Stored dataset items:
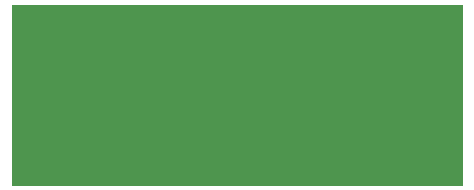
<source format=gbr>
%TF.GenerationSoftware,KiCad,Pcbnew,8.0.3*%
%TF.CreationDate,2024-07-05T10:32:19-05:00*%
%TF.ProjectId,Bald Probe Test Fixture rev1,42616c64-2050-4726-9f62-652054657374,rev?*%
%TF.SameCoordinates,Original*%
%TF.FileFunction,Soldermask,Top*%
%TF.FilePolarity,Negative*%
%FSLAX46Y46*%
G04 Gerber Fmt 4.6, Leading zero omitted, Abs format (unit mm)*
G04 Created by KiCad (PCBNEW 8.0.3) date 2024-07-05 10:32:19*
%MOMM*%
%LPD*%
G01*
G04 APERTURE LIST*
G04 Aperture macros list*
%AMRoundRect*
0 Rectangle with rounded corners*
0 $1 Rounding radius*
0 $2 $3 $4 $5 $6 $7 $8 $9 X,Y pos of 4 corners*
0 Add a 4 corners polygon primitive as box body*
4,1,4,$2,$3,$4,$5,$6,$7,$8,$9,$2,$3,0*
0 Add four circle primitives for the rounded corners*
1,1,$1+$1,$2,$3*
1,1,$1+$1,$4,$5*
1,1,$1+$1,$6,$7*
1,1,$1+$1,$8,$9*
0 Add four rect primitives between the rounded corners*
20,1,$1+$1,$2,$3,$4,$5,0*
20,1,$1+$1,$4,$5,$6,$7,0*
20,1,$1+$1,$6,$7,$8,$9,0*
20,1,$1+$1,$8,$9,$2,$3,0*%
G04 Aperture macros list end*
%ADD10C,0.100000*%
%ADD11RoundRect,0.050800X2.540000X1.145000X-2.540000X1.145000X-2.540000X-1.145000X2.540000X-1.145000X0*%
%ADD12RoundRect,0.050800X2.540000X1.210000X-2.540000X1.210000X-2.540000X-1.210000X2.540000X-1.210000X0*%
%ADD13RoundRect,0.050800X-2.540000X-1.145000X2.540000X-1.145000X2.540000X1.145000X-2.540000X1.145000X0*%
%ADD14RoundRect,0.050800X-2.540000X-1.210000X2.540000X-1.210000X2.540000X1.210000X-2.540000X1.210000X0*%
G04 APERTURE END LIST*
D10*
X109220000Y-86360000D02*
X147320000Y-86360000D01*
X147320000Y-101600000D01*
X109220000Y-101600000D01*
X109220000Y-86360000D01*
G36*
X109220000Y-86360000D02*
G01*
X147320000Y-86360000D01*
X147320000Y-101600000D01*
X109220000Y-101600000D01*
X109220000Y-86360000D01*
G37*
D11*
%TO.C,J2*%
X143250000Y-93980000D03*
D12*
X143250000Y-98360000D03*
X143250000Y-89600000D03*
%TD*%
D13*
%TO.C,J1*%
X113290000Y-93980000D03*
D14*
X113290000Y-89600000D03*
X113290000Y-98360000D03*
%TD*%
M02*

</source>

■ **Task description**:
Word for word, return the records shown above without their pictures.

■ **Response to the task**:
<source format=gbr>
%TF.GenerationSoftware,KiCad,Pcbnew,8.0.3*%
%TF.CreationDate,2024-07-05T10:32:19-05:00*%
%TF.ProjectId,Bald Probe Test Fixture rev1,42616c64-2050-4726-9f62-652054657374,rev?*%
%TF.SameCoordinates,Original*%
%TF.FileFunction,Soldermask,Top*%
%TF.FilePolarity,Negative*%
%FSLAX46Y46*%
G04 Gerber Fmt 4.6, Leading zero omitted, Abs format (unit mm)*
G04 Created by KiCad (PCBNEW 8.0.3) date 2024-07-05 10:32:19*
%MOMM*%
%LPD*%
G01*
G04 APERTURE LIST*
G04 Aperture macros list*
%AMRoundRect*
0 Rectangle with rounded corners*
0 $1 Rounding radius*
0 $2 $3 $4 $5 $6 $7 $8 $9 X,Y pos of 4 corners*
0 Add a 4 corners polygon primitive as box body*
4,1,4,$2,$3,$4,$5,$6,$7,$8,$9,$2,$3,0*
0 Add four circle primitives for the rounded corners*
1,1,$1+$1,$2,$3*
1,1,$1+$1,$4,$5*
1,1,$1+$1,$6,$7*
1,1,$1+$1,$8,$9*
0 Add four rect primitives between the rounded corners*
20,1,$1+$1,$2,$3,$4,$5,0*
20,1,$1+$1,$4,$5,$6,$7,0*
20,1,$1+$1,$6,$7,$8,$9,0*
20,1,$1+$1,$8,$9,$2,$3,0*%
G04 Aperture macros list end*
%ADD10C,0.100000*%
%ADD11RoundRect,0.050800X2.540000X1.145000X-2.540000X1.145000X-2.540000X-1.145000X2.540000X-1.145000X0*%
%ADD12RoundRect,0.050800X2.540000X1.210000X-2.540000X1.210000X-2.540000X-1.210000X2.540000X-1.210000X0*%
%ADD13RoundRect,0.050800X-2.540000X-1.145000X2.540000X-1.145000X2.540000X1.145000X-2.540000X1.145000X0*%
%ADD14RoundRect,0.050800X-2.540000X-1.210000X2.540000X-1.210000X2.540000X1.210000X-2.540000X1.210000X0*%
G04 APERTURE END LIST*
D10*
X109220000Y-86360000D02*
X147320000Y-86360000D01*
X147320000Y-101600000D01*
X109220000Y-101600000D01*
X109220000Y-86360000D01*
G36*
X109220000Y-86360000D02*
G01*
X147320000Y-86360000D01*
X147320000Y-101600000D01*
X109220000Y-101600000D01*
X109220000Y-86360000D01*
G37*
D11*
%TO.C,J2*%
X143250000Y-93980000D03*
D12*
X143250000Y-98360000D03*
X143250000Y-89600000D03*
%TD*%
D13*
%TO.C,J1*%
X113290000Y-93980000D03*
D14*
X113290000Y-89600000D03*
X113290000Y-98360000D03*
%TD*%
M02*

</source>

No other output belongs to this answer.